First of all, I'd like to send a shout out to all of the pure-hearted, good-intentioned men that spent time creating texts especially for me in hope of furthering my "feminine" education and influencing my development as woman (but of course, not as an individual, since I should not seek to cultivate a sense of personal identity, but blindly submit to blending in to a patriarchal imposed description of female norms). Your concern and interest concerning the education of women is truly touching, and I'm sure the best and brightest of my sex consider your advice to be invaluable: priceless...
PriceLESS, because a monetary value can't be determined, seeing as there is no going rate for absolute crap on the market.
Anyway...
When I read these "instructional" texts, primarily, I see the age-old tendency to encourage women to remain sexually pure, and embody the essence of all that is delicate and matronly. A woman must maintain her Virtue or face losing not only her reputation, but also her decreased value with respect to, or in some cases, complete removal from the marriage market. To paraphrase:
A woman should be the physical manifestation of all that is good, a marble idol of chastity and pristine morality that should never waver, falter, or tarnish. She is merely a decorative article that exists only for the purpose of pleasing her husband, one that sits on the kitchen mantle quietly and waits with wide eyes and unwavering devotion in hopes that he might bless her with a passing glance. Whenever he feels the desire, he will wrench her from her resting place, and with a fist constricted tightly around her torso, brush the dust off of her body with an air of bombastic ambivalence, and return her to the mantle with a fierce SLAM.

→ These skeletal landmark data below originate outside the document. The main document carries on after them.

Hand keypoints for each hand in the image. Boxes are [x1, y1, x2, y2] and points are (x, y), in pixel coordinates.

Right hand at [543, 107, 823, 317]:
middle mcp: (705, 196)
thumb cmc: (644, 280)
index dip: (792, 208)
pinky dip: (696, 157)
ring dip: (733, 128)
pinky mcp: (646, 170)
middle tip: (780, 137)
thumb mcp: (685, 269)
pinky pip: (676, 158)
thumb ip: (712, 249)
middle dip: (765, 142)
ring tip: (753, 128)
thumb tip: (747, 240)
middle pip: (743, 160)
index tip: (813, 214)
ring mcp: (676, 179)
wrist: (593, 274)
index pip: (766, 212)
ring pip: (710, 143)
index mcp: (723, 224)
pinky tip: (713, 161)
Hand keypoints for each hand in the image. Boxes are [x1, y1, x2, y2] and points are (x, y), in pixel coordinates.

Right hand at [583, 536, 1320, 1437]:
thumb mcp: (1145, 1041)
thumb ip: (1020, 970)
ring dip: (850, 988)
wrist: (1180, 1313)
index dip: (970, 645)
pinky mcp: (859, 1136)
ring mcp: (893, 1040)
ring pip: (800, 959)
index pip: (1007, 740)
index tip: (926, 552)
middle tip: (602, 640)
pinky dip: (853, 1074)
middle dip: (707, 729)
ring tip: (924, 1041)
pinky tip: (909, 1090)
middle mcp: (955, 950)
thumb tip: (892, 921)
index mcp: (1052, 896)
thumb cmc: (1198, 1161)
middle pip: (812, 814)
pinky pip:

Well, this may be a slightly hyperbolic paraphrase (and I may have brought in a few things that weren't specifically mentioned in the advice passages), but the purpose behind the construction these instructional texts for women seems to be the same one behind the 1950s home-economics textbooks: an effort by men to maintain the prevailing patriarchal order via the encouragement of feminine weakness and submissiveness.
Also, as I read these texts, I started to wonder why men felt the need to publish them so extensively--why specifically during the late eighteenth century did they feel their authority was in jeopardy? Since a handful of these texts were published during the "Critical Period" of American History, I wonder if it was a response to Republican Motherhood of sorts, an attempt to reclaim some of the agency women had gained with the success of the American Revolution. Anway, it's just a thought.

2 comments:
I like your metaphors, Emily. :) And I think it's very insightful that you discuss the way in which these texts reaffirm the authority of the man by encouraging submissiveness in women. The fact that the socially naive female must turn to men for advice is, I think, degrading. It implies that women are not capable of making their own judgments; everything has to be spelled out for them.
I enjoyed reading your first couple paragraphs, because I was likewise struck by the irony that men frame their advice with the message that all they want to do is help women find meaning and happiness in their lives. Well, of course, they are so concerned about female education! If a woman follows the male curriculum, who ultimately reaps the rewards? It's frustrating, to say the least.
I really enjoyed reading you're post--I especially liked the image of the men "returning her to the mantle with a fierce SLAM." I think you're right; the men felt even the limited progress that women had made was a threat to their authority. You wonder why they felt insecure--perhaps they were still afraid of England coming back and reclaiming its territory? Good thoughts on the historical context.